Aussie Ark’s Tasmanian devil breeding program is the most successful conservation breeding facility for the endangered species on mainland Australia. Aussie Ark founded a Tasmanian devil breeding program in 2011 with 44 individuals. Today, it’s home to more than 200, which is about 50 percent of the entire captive insurance population spread across mainland Australia. Over the years, more than 390 devils have been born and raised at Aussie Ark in a way that encourages and fosters their natural behaviors, helping ensure that they maintain all the skills they need to survive in the wild.

In the next two years, Aussie Ark will do two additional releases of 20 devils each. The animals will be monitored through regular surveys, radio collars fit with transmitters, and camera traps. This will give the researchers the opportunity to learn about how the devils are faring, where they are claiming territory, what challenges they are facing, what they are eating, and whether they’re reproducing. In one recent discovery, Aussie Ark witnessed two Tasmanian devil sisters who had been apart for two years come back together again in the wild. All of this information will help to inform future releases, including in Tasmania and elsewhere on the mainland, to continually refine the process.

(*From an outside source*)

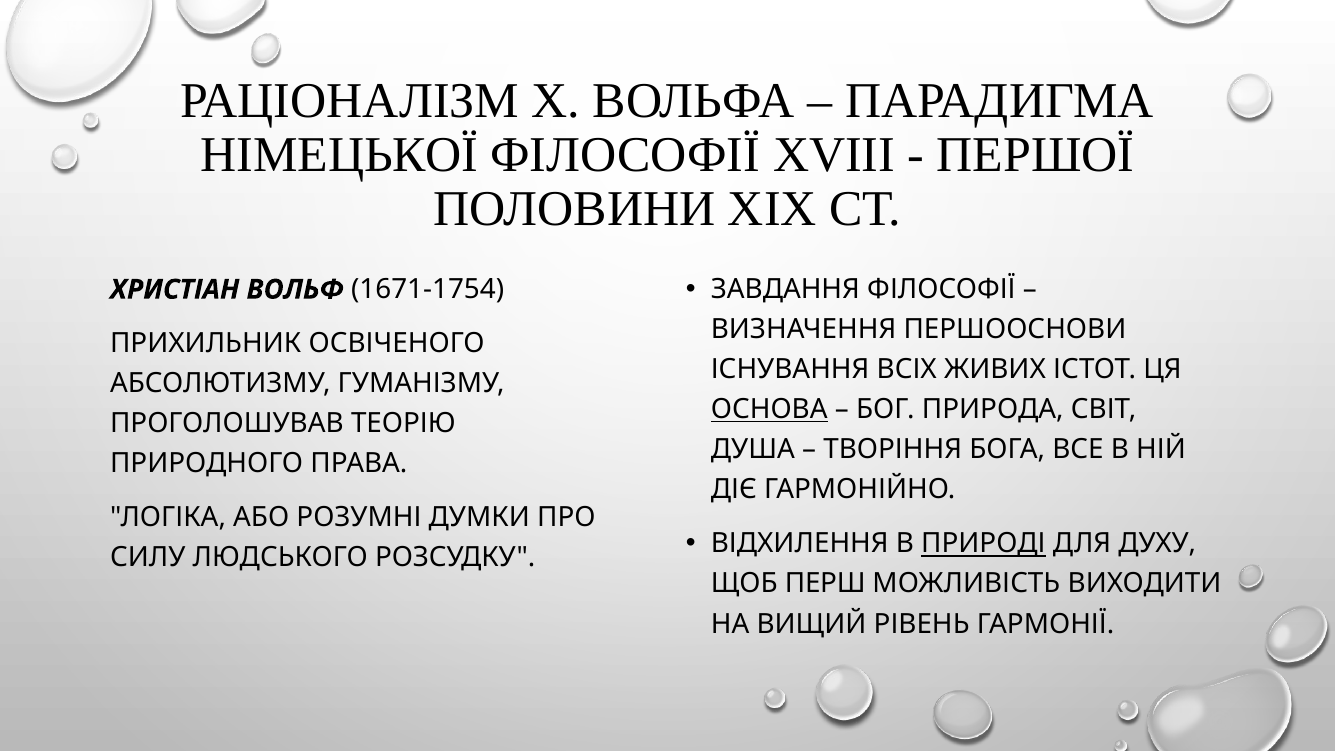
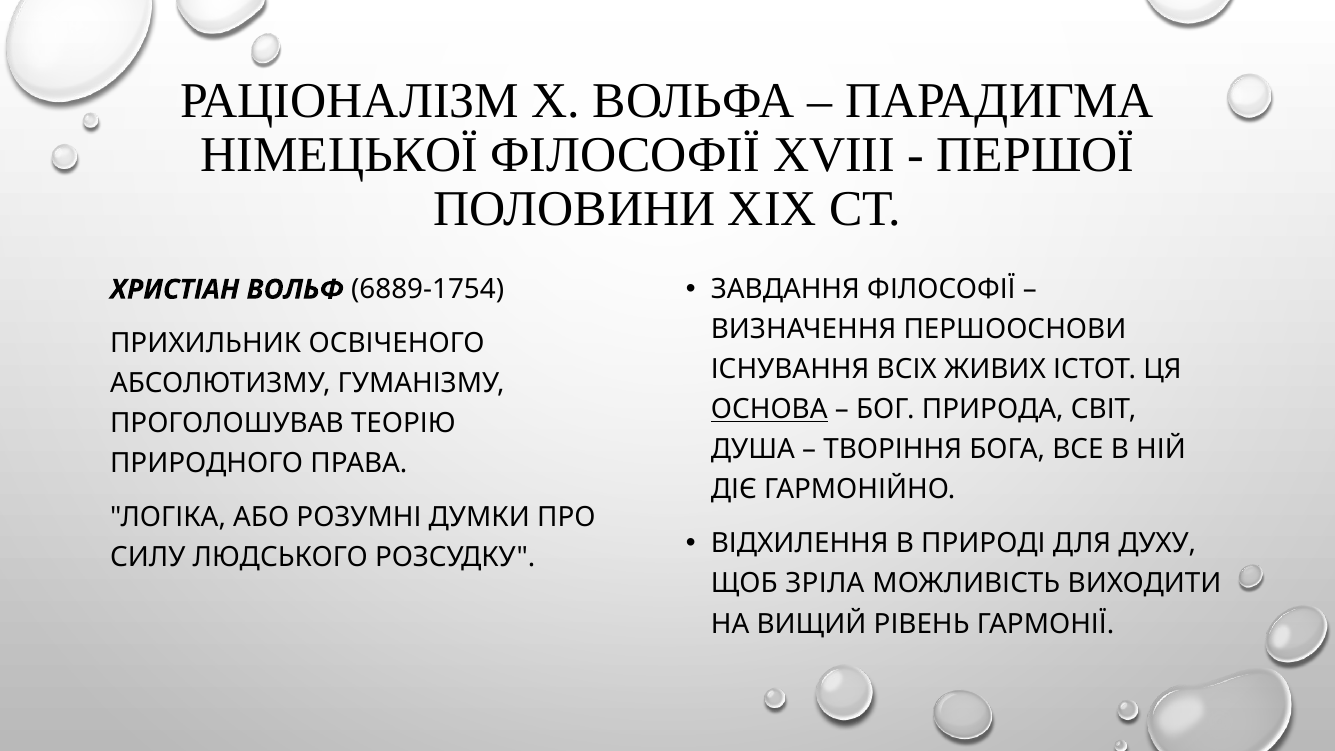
1671-1754: 1671-1754 -> 6889-1754
ПРИРОДІ underline: present -> none
ПЕРШ: ПЕРШ -> ЗРІЛА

26 adult Tasmanian Devils were released in late 2020, with 7 of those being reproductive females.© Aussie Ark

“Once again we’ve been amazed by the dedicated work of Aussie Ark to repopulate Australia’s wildlife. This breeding milestone with the Tassie Devil program on the mainland represents such a positive step towards seeing our endangered marsupials flourish” said Mark Hutchinson, Cofounder of WildArk. “Tim Faulkner and the whole team are an inspiration to us at WildArk and we’re so fortunate to call them partners.

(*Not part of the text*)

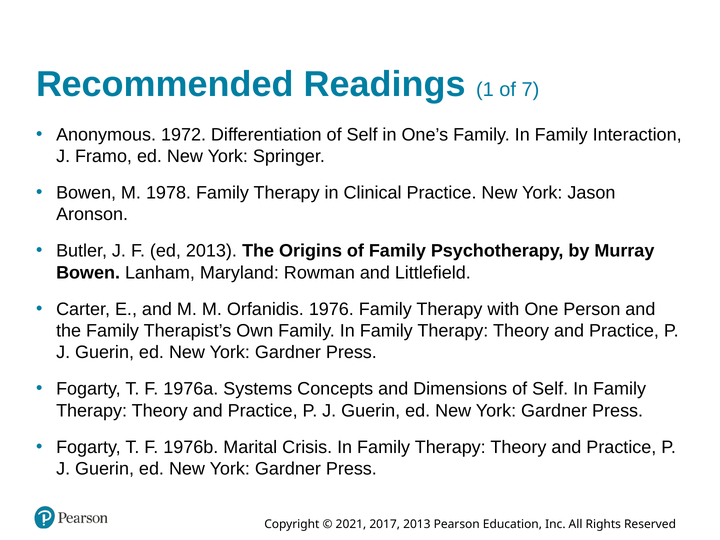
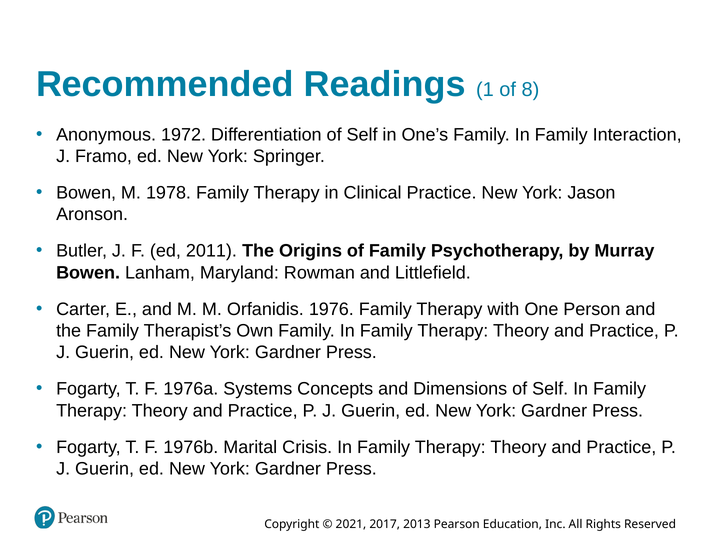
7: 7 -> 8
ed 2013: 2013 -> 2011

Watch this space, more wildlife goodness coming.”

The Tasmanian devil is one of seven cornerstone species critical to Australia’s ecosystem that Aussie Ark plans to reintroduce to the wild sanctuary in the coming years, all chosen to help restore the natural balance: Eastern quoll, Brush-tail rock wallabies, Rufous bettong, long-nosed potoroo, parma wallabies and southern brown bandicoots.

Aussie Ark’s partners include Re:wild, WildArk, Glencore, Australian Geographic, Australian Reptile Park, WIRES and FAME.